The RAF’s financial position has deteriorated to catastrophic levels:

  • R500+ billion in total liabilities according to ActionSA estimates
  • R340 billion flagged by the Auditor-General for 2022/2023 alone
  • Default judgments jumped from R1.64 billion in 2023/24 to R3.99 billion in 2024/25
  • Bad audit outcomes for three consecutive years

The fund’s own strategic plan concludes it is “unlikely to survive the next five years without legislative reform.”

Accounting Manipulation Exposed

One of the most concerning revelations involves the RAF’s controversial use of IPSAS 42 accounting standards instead of the prescribed GRAP standards. This accounting manipulation artificially reduced reported liabilities from R330 billion to R27 billion, effectively erasing over R300 billion from the books.

The RAF board pursued costly litigation against the Auditor-General and National Treasury to defend this practice, taking no legal advice before deciding to litigate against the country’s top financial oversight bodies.

Systemic Problems Require Fundamental Reform

The RAF’s crisis stems from a fundamental contradiction at its core. The fund operates as social insurance – funded through the fuel levy paid by all drivers – but is built on a fault-based legal system requiring claimants to prove negligence. This creates expensive, courtroom-heavy processes that incentivize the very litigation that bankrupts the system.

In 2023/24, the fund paid R103.1 million in corporate legal services, employing just one legal representative for every 1,500 cases. The system was designed to incentivize litigation while simultaneously being bankrupted by it.

RABS: The Proposed Solution

Minister Creecy’s long-term solution involves finalizing the Road Accident Benefit Scheme (RABS) Bill, which would replace the fault-based system with a no-fault social security scheme featuring defined benefits and structured payouts.

This reform would eliminate the need to prove negligence, potentially reducing legal costs and speeding up compensation for accident victims. However, similar reforms have been discussed for decades, raising questions about political will and implementation capacity.

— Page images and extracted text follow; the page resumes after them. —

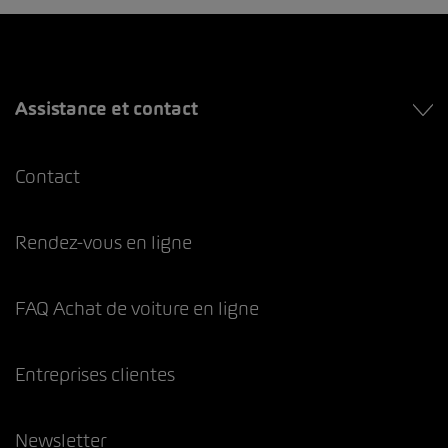
Assistance et contact
Contact
Rendez-vous en ligne
FAQ Achat de voiture en ligne
Entreprises clientes
Newsletter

Impact on Road Accident Victims

While investigations and reforms continue, thousands of legitimate road accident victims remain in limbo, waiting years for compensation. The fund’s dysfunction has created a system where fundamental rights are subject to fiscal sustainability calculations, and where each reform creates new categories of inequality rather than addressing structural flaws.

Looking Ahead: Can the RAF Be Saved?

Kenneth Brown’s interim board faces the monumental task of ensuring financial and governance stability while managing liabilities exceeding half a trillion rand. Progress has been made in filling critical positions and improving audit cooperation, but the Auditor-General remains skeptical about the fund’s ability to produce reliable, auditable data.

The question isn’t whether reform is needed – it clearly is – but whether the same governance failures that have plagued the RAF for decades will simply migrate to any new system. As one observer noted, “courage without a clear break from the past simply means rearranging deck chairs with more conviction. The Titanic still sinks.”

Key Takeaways

  • The RAF crisis represents 80+ years of systemic failure in South Africa’s road accident compensation system
  • Current liabilities exceed R500 billion, making it one of the country’s largest financial disasters
  • Criminal investigations are underway with millions allegedly diverted to personal accounts
  • Parliamentary oversight is intensifying with potential subpoenas for uncooperative former executives
  • Fundamental reform through RABS legislation may be the only path to sustainability

The RAF crisis serves as a stark reminder of the consequences of poor governance, weak oversight, and the failure to address structural problems in state institutions. As investigations continue and reform efforts intensify, the ultimate test will be whether South Africa can break the cycle of failure that has characterized this critical social safety net for generations.